In other words, the only way forward is to go back. So when Mitsuko Uchida claims - as she recently did on Radio 3 - that Schoenberg is easier than Mozart for the modern ear to grasp, it seems sensible to press for further explanation.

It's primarily a question of emotion, she tells me. "When you work at Schoenberg, you find he is closer to you, and less complicated, than Mozart. Finding the heart of Mozart is horrendously difficult."

More surprisingly, this arch-Mozartian actually finds Schoenberg easier to play. "It's your intentions which shape your hands. If you have a desire for a certain sound, your hands adapt to suit it."

We should be grateful for Uchida's dogged open-mindedness.
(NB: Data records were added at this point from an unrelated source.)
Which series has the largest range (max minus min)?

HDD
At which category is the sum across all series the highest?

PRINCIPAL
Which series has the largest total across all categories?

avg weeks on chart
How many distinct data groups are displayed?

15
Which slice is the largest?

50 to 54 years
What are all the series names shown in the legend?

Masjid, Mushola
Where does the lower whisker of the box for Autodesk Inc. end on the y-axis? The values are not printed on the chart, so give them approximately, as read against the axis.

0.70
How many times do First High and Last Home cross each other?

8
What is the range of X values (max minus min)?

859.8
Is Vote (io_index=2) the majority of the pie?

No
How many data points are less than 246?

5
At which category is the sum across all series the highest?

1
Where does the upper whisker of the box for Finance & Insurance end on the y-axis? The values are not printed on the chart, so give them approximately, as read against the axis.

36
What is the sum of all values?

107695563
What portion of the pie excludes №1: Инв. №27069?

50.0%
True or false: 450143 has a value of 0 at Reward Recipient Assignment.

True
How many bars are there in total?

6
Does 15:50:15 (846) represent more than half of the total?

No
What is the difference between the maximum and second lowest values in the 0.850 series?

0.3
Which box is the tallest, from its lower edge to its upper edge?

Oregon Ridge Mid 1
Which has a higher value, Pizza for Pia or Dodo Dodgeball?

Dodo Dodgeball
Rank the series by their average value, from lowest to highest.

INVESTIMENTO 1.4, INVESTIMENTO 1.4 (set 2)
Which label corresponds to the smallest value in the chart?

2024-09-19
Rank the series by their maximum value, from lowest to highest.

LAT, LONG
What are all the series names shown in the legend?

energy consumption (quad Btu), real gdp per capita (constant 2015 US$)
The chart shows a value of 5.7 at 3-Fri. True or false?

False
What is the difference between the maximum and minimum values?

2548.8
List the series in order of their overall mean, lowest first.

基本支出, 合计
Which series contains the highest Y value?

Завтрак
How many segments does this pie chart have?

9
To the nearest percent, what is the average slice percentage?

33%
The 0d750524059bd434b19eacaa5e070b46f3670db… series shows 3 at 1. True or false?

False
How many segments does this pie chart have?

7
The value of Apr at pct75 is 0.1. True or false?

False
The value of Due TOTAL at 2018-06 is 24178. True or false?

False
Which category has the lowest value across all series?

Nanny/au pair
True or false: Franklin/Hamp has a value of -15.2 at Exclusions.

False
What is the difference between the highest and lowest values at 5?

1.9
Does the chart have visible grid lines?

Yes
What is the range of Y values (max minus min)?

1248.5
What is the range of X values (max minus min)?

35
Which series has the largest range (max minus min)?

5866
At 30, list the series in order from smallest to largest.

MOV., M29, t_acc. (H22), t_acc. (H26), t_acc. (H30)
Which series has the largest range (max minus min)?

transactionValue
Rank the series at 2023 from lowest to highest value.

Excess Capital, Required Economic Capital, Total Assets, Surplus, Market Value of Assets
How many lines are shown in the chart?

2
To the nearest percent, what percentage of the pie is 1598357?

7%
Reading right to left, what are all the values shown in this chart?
She may regard minimalism as a dead end, and Philip Glass's music as "wallpaper", but she won't condemn any serious new work until she has played every note. "Provided someone is trying to find a way - and provided it is done through the human mind, not through a machine - I will always try to understand."

Next Thursday, at the Queen Elizabeth Hall, she will tackle, in addition to Chopin's "Preludes" and a Schubert sonata, a rebarbative work by the composer she still regards as the most daunting of all.

Beethoven's Thirty-Two Variations in C Minor have got, she says, "at the same time the rigidity of a passacaglia and the absolute freedom of a large-structured work".

When we spoke she hadn't yet decided whether to take pot luck with a South Bank piano, or whether to wheel on one of her own thoroughbreds for the occasion. "But I hate doing that, because it's very stressful for them."

She currently has six, including a 1790 Longman which she uses "for opening windows, and finding new horizons". Back to the future.